[Passage provided]
From time to time it would have been necessary for the combatants to break off and rest from their exertions, and to attempt to staunch the flow of blood from the worst of their wounds. The fight would resume on fresh ground, unencumbered by the mutilated bodies of their dying comrades. A story from the folklore of the MacPherson clan (and repeated by Scott in The Fair Maid of Perth) describes the pipers of the respective clans becoming enraged by the slaughter, dropping their pipes to go at each other with knives. Having slain his opponent, the mortally wounded Clan Chattan piper is said to have picked up his pipes to play the clan anthem with his dying breath. The clash of pipers appears, unfortunately, to be yet another late addition to the saga, making its first appearance on paper in the early 19th century. The oral tradition may be much older, but almost certainly does not go back before the 17th century.

After several hours of bloodletting, there remained only one man opposing Clan Chattan, alone against eleven heavily wounded representatives of the Clan of the Cat. Rightly judging his chance of survival as nil, the warrior tossed his sword away and struck out across the River Tay. If he indeed survived the swim (and he must have been badly wounded himself), the warrior was never heard from again, though Scott recorded a folk-tale in which the man was so poorly received on his return to his kin in the highlands that he killed himself. One might compare his fate to that of Henry de Essex, standard-bearer of Henry II of England. Left for dead after losing a trial by combat he was saved by nearby monks and taken to their abbey where he remained for the rest of his life. As Millingen points out in his History of Duelling, Henry de Essex was considered morally dead, and his return to the living world beyond the cloisters was inconceivable.

The smith of Perth was another matter, however. Having played a decisive role in the fight on the side of Clan Chattan, the smith was afterwards asked if he even understood for what he had fought so relentlessly. The smith was said to have replied that he had “fought for his own hand,” a phrase that passed into Scottish lore. Clan Chattan appears to have honoured its promise to the smith, who is said to have left for the North with his fellow survivors, settling in Strahavon. His descendants became known as Sliochd an Gobh Cruim (“the race of the crooked smith,” referring to his bandy-legs), and may still be found in the area as a sept of Clan Chattan, bearing the names of Smith or its Gaelic equivalent, Gow.

A highland account of the battle written in 1461 gives a number of different details. Buchanan’s Book of Pluscarden records that seven men survived the contest, five on one side and two on the other. Of these two, one managed to cross the River Tay, while the other was either pardoned or hung. The smith is said to have been related to the winning clan (differing here from virtually every other account), though Buchanan does not mention the clans by name. Wyntoun (our first “eye-witness,” if he was so) did not state who won the contest or how many were killed, so our earliest information about the results in terms of casualties comes from Bower’s account, written over 50 years after the event.

[Source data]
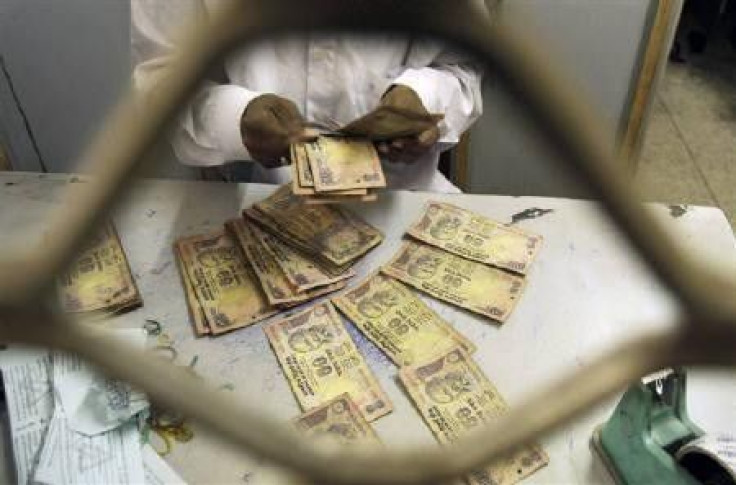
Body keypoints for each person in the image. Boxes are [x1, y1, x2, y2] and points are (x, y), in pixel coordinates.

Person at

[What to work on]
A. List every person named in the clan battle passage above.
B. From the clan battle passage, write out the text beginning at the words "A highland account" and ending after the words "after the event.".
C. According to the clan battle passage, how many men does the Book of Pluscarden say survived the contest?

[Answers by item number]
A. Scott, Henry de Essex, Henry II of England, Millingen, Buchanan, Wyntoun, Bower

B.
A highland account of the battle written in 1461 gives a number of different details. Buchanan’s Book of Pluscarden records that seven men survived the contest, five on one side and two on the other. Of these two, one managed to cross the River Tay, while the other was either pardoned or hung. The smith is said to have been related to the winning clan (differing here from virtually every other account), though Buchanan does not mention the clans by name. Wyntoun (our first “eye-witness,” if he was so) did not state who won the contest or how many were killed, so our earliest information about the results in terms of casualties comes from Bower’s account, written over 50 years after the event.

C. Seven men: five on one side and two on the other.